[Start of section]
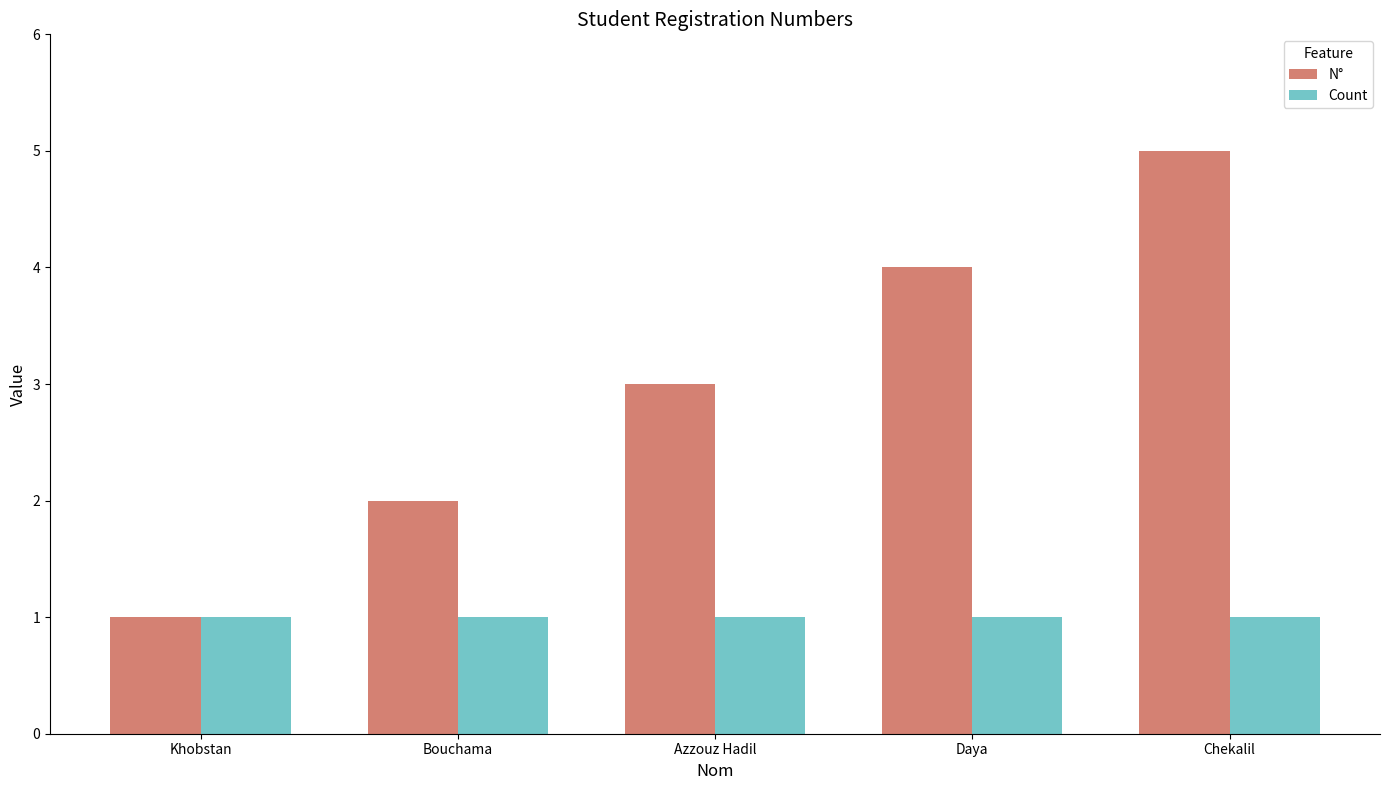

How many distinct data groups are displayed?

2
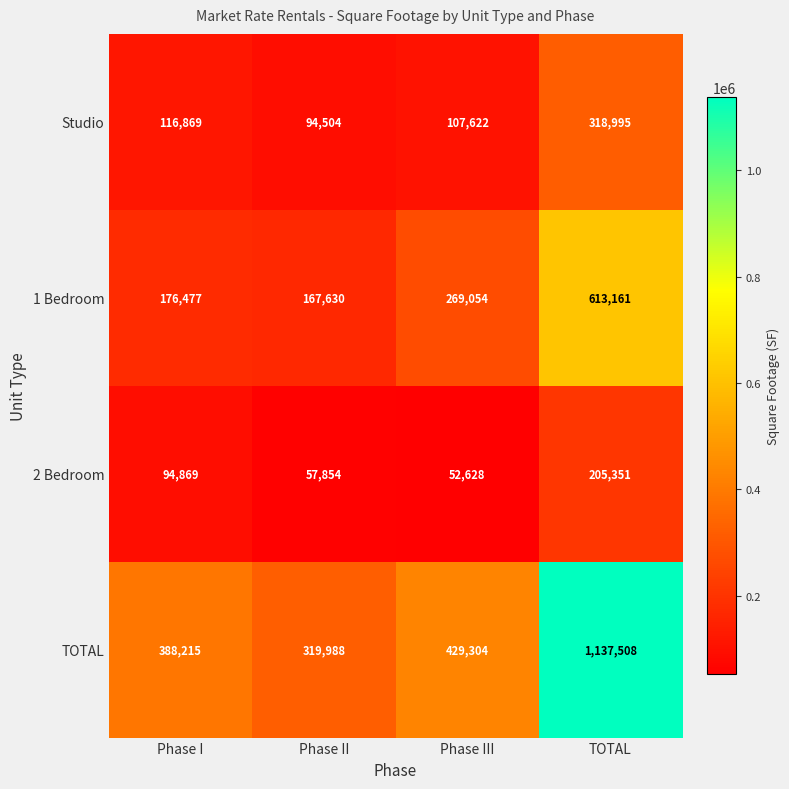

What is the smallest value displayed?

52628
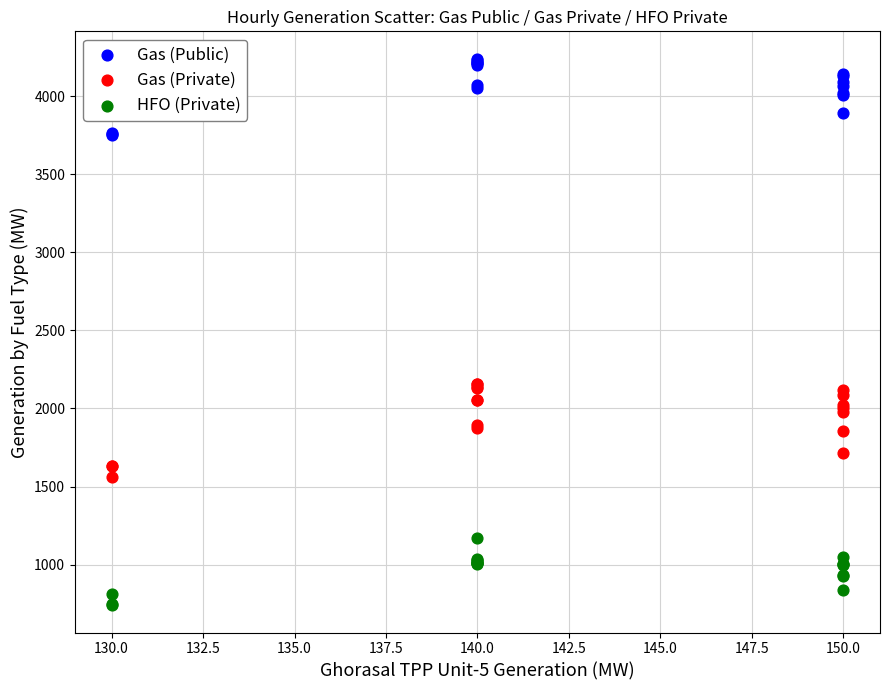

Which series contains the highest Y value?

Gas (Public)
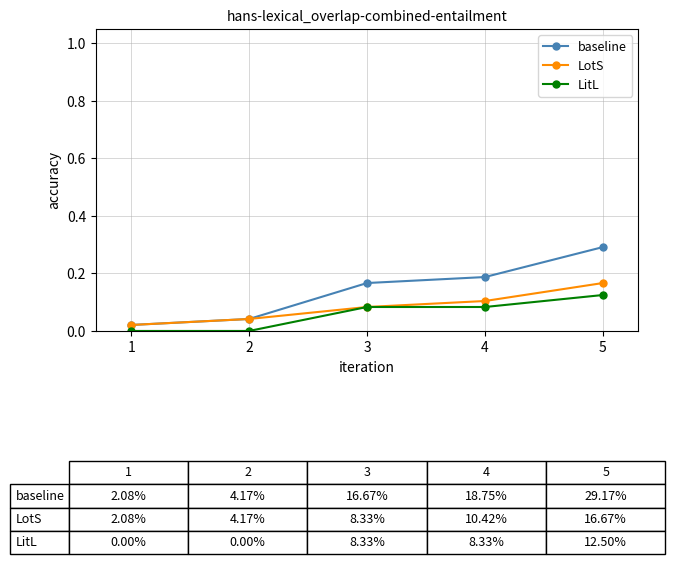

At which category is the sum across all series the highest?

5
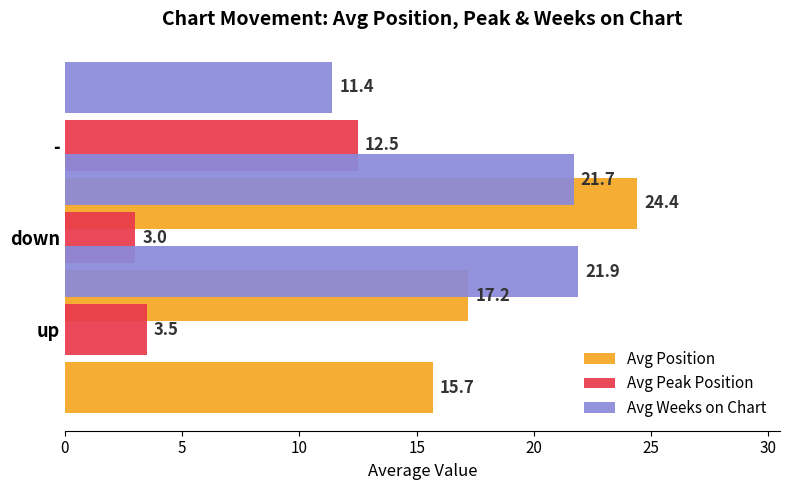

How many distinct data groups are displayed?

3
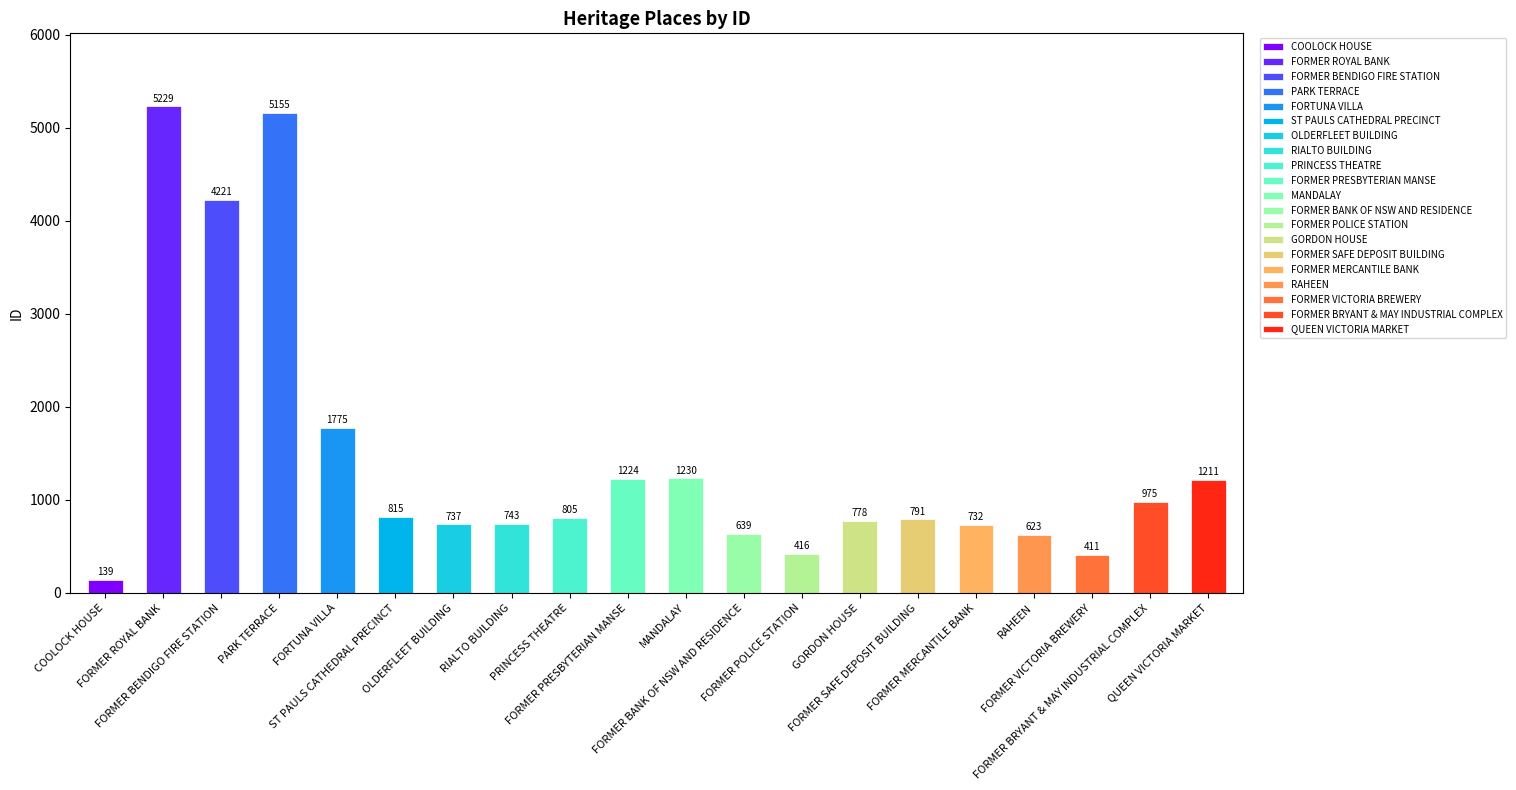

Which label corresponds to the largest value in the chart?

FORMER ROYAL BANK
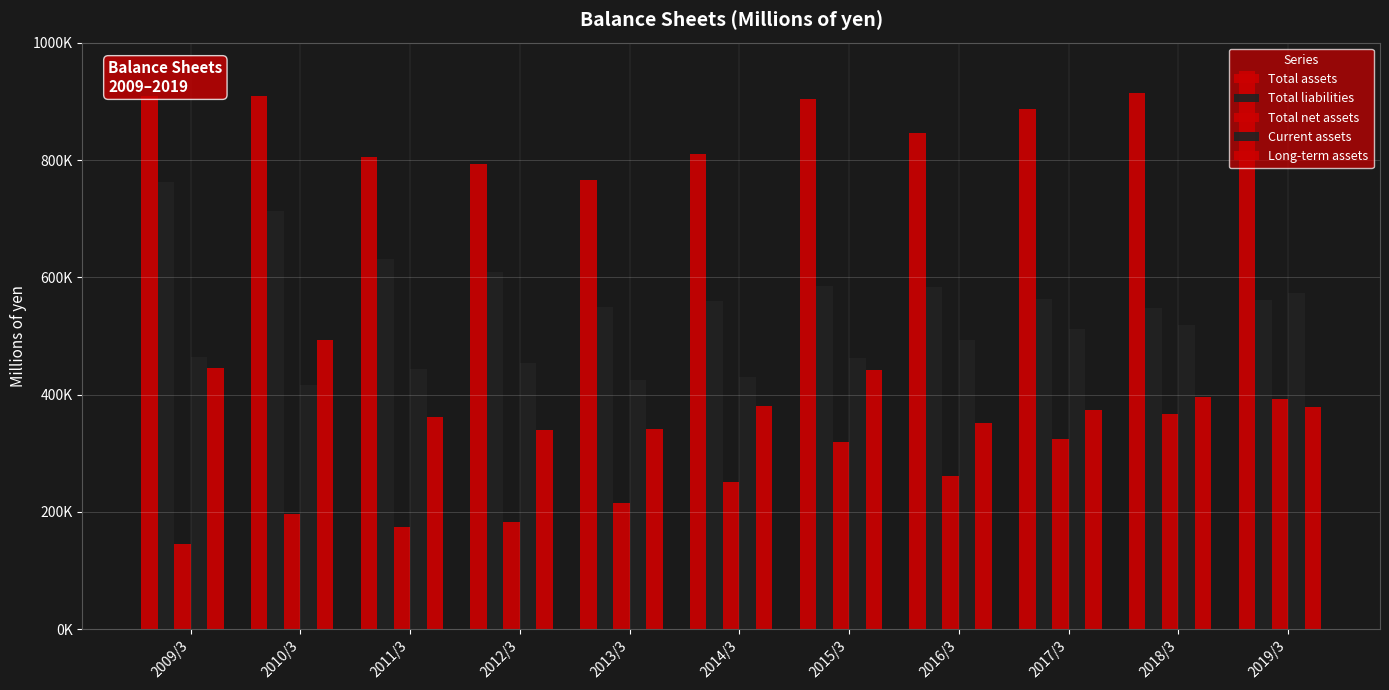

Does the chart contain stacked bars?

No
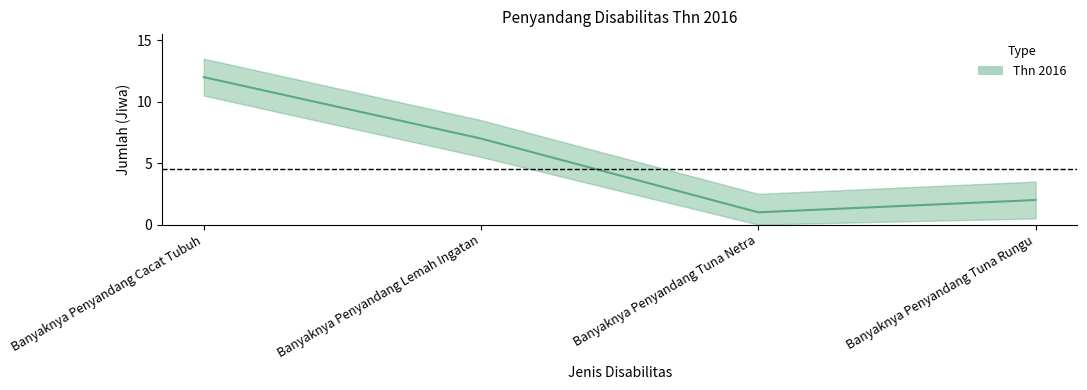

Between Banyaknya Penyandang Cacat Tubuh and Banyaknya Penyandang Lemah Ingatan, which is larger?

Banyaknya Penyandang Cacat Tubuh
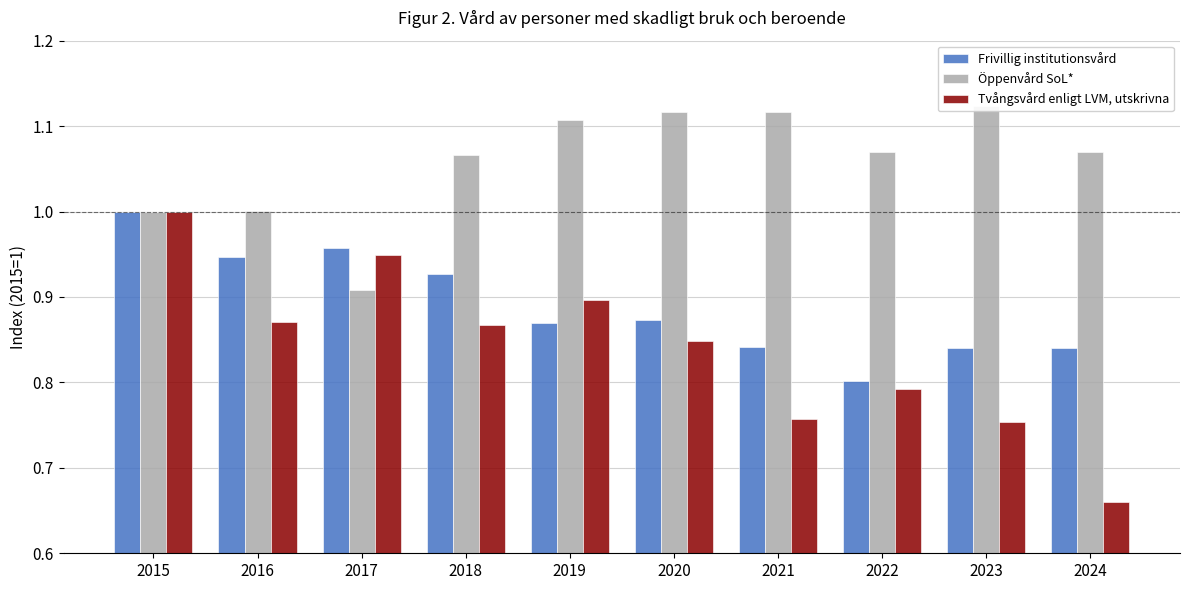

Reading left to right, extract all data points from this chart.

Frivillig institutionsvård: 2015=1.0	2016=0.9	2017=1.0	2018=0.9	2019=0.9	2020=0.9	2021=0.8	2022=0.8	2023=0.8	2024=0.8
Öppenvård SoL*: 2015=1.0	2016=1.0	2017=0.9	2018=1.1	2019=1.1	2020=1.1	2021=1.1	2022=1.1	2023=1.1	2024=1.1
Tvångsvård enligt LVM, utskrivna: 2015=1.0	2016=0.9	2017=0.9	2018=0.9	2019=0.9	2020=0.8	2021=0.8	2022=0.8	2023=0.8	2024=0.7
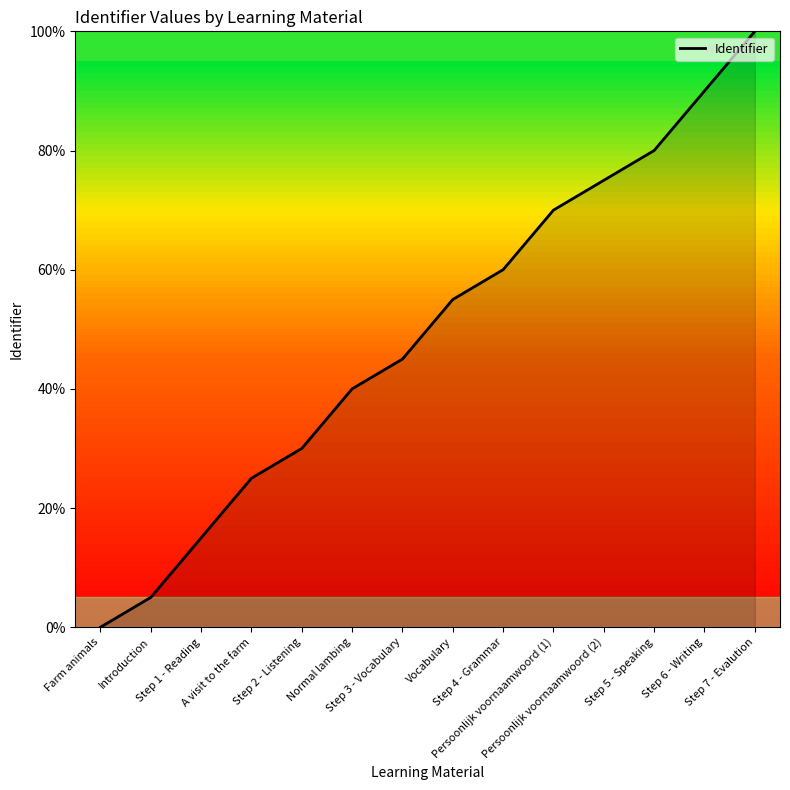

What is the difference between the second highest and minimum values?

90.0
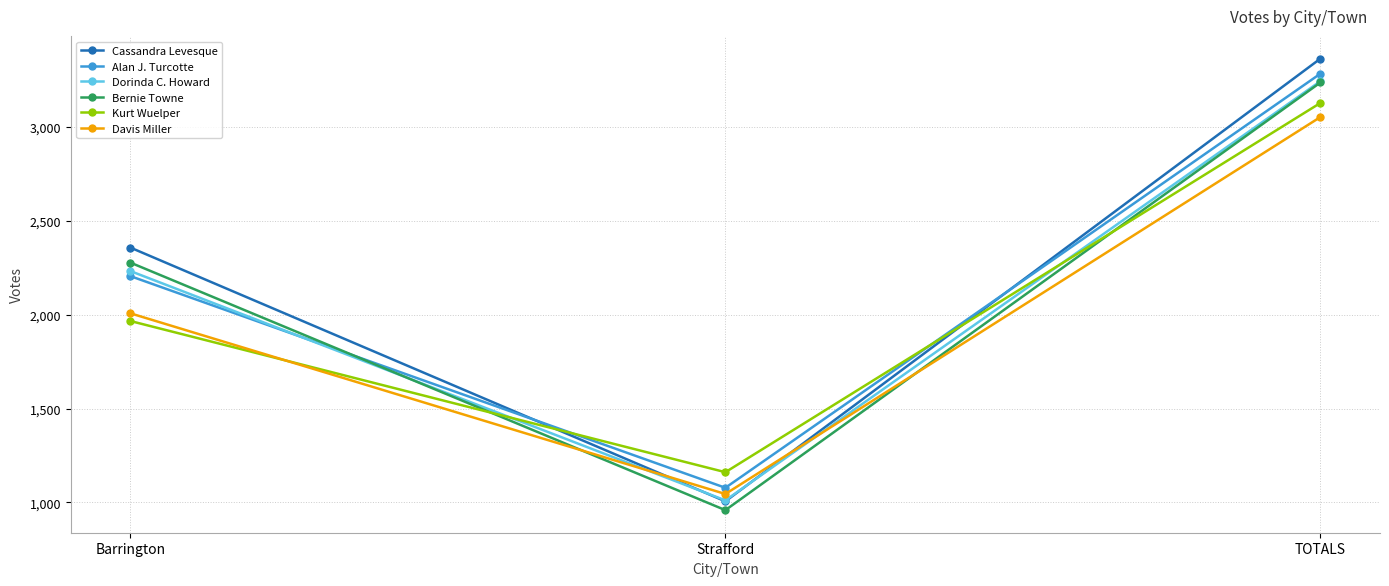

What is the label of the 3rd point from the right?

Barrington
[End of section]
> _ACTIVITY_
Extract each line of the records above in which the word "right" appears.

> _SOLUTION FOR THIS TASK_
Reading left to right, extract all data points from this chart.
What is the label of the 3rd point from the right?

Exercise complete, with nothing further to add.